New insights to the photometric structure of Blue Compact Dwarf galaxies from deep Near-Infrared studies

Abstract

We have analyzed deep Near Infrared (NIR) broad band images for a sample of Blue Compact Dwarf Galaxies (BCDs), observed with the ESO NTT and Calar Alto 3.6 m telescopes. The data presented here allows for the detection and quantitative study of the extended stellar low-surface brightness (LSB) host galaxy in all sample BCDs. NIR surface brightness profiles (SBPs) of the LSB host galaxies agree at large galactocentric radii with those from optical studies, showing also an exponential intensity decrease and compatible scale lengths. At small to intermediate radii (within 1–3 exponential scale lengths), however, the NIR data reveals for more than one half of our sample BCDs evidence for a significant flattening of the exponential profile of the LSB component.
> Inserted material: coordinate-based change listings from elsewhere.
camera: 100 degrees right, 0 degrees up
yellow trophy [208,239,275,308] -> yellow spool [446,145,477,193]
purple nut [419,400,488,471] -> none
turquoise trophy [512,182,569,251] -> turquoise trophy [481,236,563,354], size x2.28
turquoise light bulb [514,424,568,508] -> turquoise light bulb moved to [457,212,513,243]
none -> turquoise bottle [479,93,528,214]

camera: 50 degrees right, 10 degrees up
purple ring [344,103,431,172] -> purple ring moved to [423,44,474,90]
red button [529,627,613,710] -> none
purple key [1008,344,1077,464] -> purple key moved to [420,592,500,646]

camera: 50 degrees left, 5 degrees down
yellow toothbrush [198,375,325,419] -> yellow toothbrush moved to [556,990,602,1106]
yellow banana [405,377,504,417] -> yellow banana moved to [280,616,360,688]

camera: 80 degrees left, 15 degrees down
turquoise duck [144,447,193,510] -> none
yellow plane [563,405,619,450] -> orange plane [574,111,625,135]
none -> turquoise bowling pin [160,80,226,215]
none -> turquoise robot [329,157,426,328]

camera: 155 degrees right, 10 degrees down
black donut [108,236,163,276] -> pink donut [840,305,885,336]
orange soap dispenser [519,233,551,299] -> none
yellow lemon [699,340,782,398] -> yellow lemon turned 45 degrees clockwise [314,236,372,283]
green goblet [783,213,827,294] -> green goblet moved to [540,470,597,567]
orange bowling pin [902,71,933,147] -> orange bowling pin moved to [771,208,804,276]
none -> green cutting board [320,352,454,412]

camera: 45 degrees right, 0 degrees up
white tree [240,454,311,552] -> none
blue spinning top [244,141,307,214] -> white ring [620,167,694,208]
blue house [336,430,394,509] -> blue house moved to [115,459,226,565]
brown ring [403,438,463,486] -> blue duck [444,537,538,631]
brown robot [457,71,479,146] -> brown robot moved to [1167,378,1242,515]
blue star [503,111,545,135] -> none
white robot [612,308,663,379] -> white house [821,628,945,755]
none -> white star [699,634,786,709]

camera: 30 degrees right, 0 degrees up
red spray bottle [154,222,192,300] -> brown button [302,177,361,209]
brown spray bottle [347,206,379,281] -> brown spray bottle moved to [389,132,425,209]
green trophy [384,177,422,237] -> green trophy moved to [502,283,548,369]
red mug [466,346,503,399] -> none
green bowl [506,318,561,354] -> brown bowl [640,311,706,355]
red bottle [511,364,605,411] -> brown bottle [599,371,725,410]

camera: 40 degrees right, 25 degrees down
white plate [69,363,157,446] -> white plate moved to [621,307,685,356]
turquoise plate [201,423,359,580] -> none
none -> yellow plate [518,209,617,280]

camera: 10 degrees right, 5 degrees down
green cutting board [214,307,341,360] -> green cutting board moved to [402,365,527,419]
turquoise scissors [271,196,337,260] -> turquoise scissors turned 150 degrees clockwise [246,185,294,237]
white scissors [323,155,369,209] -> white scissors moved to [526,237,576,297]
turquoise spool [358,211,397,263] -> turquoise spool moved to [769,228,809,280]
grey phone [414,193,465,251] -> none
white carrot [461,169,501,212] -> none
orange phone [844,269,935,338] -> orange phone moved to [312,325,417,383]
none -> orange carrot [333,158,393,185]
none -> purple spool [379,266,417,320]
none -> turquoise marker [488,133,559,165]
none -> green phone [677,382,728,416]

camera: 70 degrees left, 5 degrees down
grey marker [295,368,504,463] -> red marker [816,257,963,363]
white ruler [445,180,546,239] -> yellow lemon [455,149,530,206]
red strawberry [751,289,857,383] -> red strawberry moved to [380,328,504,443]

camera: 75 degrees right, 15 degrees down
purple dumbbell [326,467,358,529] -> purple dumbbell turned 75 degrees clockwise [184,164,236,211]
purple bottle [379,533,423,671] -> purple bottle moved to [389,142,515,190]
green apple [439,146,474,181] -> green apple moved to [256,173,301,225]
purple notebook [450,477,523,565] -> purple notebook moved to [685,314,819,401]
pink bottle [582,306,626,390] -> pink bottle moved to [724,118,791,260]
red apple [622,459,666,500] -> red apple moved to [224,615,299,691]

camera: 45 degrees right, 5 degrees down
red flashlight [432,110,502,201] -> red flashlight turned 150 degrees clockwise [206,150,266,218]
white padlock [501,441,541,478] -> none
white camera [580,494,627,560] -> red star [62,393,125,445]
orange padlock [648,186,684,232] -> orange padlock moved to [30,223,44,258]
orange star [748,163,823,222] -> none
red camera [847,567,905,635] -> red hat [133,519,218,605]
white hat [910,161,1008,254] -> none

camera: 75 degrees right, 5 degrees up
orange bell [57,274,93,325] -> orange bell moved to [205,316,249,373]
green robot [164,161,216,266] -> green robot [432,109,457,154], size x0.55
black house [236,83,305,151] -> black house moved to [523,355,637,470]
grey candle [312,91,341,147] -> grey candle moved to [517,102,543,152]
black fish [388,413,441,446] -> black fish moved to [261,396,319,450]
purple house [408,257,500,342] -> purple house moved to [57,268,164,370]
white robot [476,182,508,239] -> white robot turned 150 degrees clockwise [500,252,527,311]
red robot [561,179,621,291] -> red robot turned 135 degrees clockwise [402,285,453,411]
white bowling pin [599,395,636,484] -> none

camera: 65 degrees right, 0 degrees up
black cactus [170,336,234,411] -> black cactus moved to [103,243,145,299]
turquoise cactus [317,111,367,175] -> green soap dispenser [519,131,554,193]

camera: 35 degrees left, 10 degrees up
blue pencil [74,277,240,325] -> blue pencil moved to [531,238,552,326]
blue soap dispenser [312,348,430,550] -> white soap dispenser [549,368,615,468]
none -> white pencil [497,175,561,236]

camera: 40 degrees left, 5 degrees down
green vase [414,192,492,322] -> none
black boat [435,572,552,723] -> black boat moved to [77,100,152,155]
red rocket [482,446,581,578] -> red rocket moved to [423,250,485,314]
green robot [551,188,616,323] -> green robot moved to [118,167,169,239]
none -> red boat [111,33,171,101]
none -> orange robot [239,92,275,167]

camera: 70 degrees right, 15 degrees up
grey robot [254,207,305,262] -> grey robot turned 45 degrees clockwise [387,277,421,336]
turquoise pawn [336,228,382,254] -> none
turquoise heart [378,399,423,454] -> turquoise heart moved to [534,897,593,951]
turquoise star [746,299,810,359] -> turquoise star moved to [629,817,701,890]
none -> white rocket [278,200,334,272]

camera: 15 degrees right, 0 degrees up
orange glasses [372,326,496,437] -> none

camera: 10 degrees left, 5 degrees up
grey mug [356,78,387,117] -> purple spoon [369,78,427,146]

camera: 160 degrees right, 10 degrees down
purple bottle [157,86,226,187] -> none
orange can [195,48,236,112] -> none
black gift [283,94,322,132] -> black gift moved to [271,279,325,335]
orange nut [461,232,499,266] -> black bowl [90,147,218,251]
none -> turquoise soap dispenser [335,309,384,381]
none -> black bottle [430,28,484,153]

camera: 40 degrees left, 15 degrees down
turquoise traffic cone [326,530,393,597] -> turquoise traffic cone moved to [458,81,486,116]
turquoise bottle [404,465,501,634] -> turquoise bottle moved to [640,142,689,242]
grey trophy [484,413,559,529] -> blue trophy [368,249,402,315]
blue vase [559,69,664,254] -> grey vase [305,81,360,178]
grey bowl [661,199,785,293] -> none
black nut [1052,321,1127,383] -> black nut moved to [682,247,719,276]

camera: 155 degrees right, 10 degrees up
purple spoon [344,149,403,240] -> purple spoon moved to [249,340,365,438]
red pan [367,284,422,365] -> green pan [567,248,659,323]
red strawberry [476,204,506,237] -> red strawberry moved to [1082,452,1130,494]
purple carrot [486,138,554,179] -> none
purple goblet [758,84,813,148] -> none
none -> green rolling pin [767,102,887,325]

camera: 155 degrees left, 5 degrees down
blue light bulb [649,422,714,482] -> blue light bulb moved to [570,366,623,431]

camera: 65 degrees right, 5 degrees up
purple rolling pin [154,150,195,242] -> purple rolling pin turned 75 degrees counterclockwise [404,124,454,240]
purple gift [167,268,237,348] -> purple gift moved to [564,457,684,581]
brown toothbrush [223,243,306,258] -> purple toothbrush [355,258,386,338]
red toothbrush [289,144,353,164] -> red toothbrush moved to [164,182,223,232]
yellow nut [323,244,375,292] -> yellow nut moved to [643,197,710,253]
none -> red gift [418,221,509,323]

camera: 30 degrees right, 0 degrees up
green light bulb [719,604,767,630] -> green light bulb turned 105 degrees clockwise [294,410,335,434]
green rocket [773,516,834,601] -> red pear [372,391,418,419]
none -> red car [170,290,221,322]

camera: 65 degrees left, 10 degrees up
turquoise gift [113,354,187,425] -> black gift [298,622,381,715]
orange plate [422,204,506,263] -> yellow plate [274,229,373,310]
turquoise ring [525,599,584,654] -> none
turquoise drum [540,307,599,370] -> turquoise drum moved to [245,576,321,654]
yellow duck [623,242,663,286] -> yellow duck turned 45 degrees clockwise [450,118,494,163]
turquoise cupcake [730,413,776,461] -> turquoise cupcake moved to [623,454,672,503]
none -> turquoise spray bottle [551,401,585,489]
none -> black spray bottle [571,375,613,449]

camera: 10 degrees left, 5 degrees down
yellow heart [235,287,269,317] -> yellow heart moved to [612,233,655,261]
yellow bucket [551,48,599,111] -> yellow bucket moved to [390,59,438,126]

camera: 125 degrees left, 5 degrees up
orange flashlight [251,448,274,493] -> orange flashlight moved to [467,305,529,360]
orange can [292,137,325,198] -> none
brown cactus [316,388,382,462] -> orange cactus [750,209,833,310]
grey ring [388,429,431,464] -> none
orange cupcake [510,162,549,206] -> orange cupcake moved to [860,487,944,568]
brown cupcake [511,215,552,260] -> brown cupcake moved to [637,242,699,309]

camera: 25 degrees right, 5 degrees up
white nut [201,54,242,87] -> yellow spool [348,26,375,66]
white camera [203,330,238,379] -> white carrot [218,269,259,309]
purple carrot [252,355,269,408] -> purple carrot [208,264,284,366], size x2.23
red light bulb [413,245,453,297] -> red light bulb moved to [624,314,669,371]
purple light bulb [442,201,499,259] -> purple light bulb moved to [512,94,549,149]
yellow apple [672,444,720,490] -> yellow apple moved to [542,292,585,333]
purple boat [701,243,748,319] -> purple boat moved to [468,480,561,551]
Such profiles (type V SBPs, Binggeli & Cameron [CITE]) have rarely been detected in the LSB component of BCDs at optical wavelengths, where the relative flux contribution of the starburst, being stronger than in the NIR, can readily hide a possible central intensity depression in the underlying LSB host. The structural properties, frequency and physical origin of type V LSB profiles in BCDs and dwarf galaxies in general have not yet been subject to systematic studies. Nevertheless, the occurrence of such profiles in an appreciable fraction of BCDs would impose important new observational constraints to the radial mass distribution of the stellar LSB component, as well as to the photometric fading of these systems after the termination of star-forming activities. We test the suitability of two empirical fitting functions, a modified exponential distribution (Papaderos et al. [CITE]) and the Sérsic law, for the systematization of the structural properties of BCD host galaxies which show a type V intensity distribution. Either function has been found to satisfactorily fit a type V distribution. However, it is argued that the practical applicability of Sérsic fits to the LSB emission of BCDs is limited by the extreme sensitivity of the achieved solutions to, e.g., small uncertainties in the sky subtraction and SBP derivation. We find that most of the sample BCDs show in their stellar LSB host galaxy optical-NIR colors indicative of an evolved stellar population with subsolar metallicity. Unsharp-masked NIR maps reveal numerous morphological details and indicate in some cases, in combination with optical data, appreciable non-uniform dust absorption on a spatial scale as large as ~1 kpc.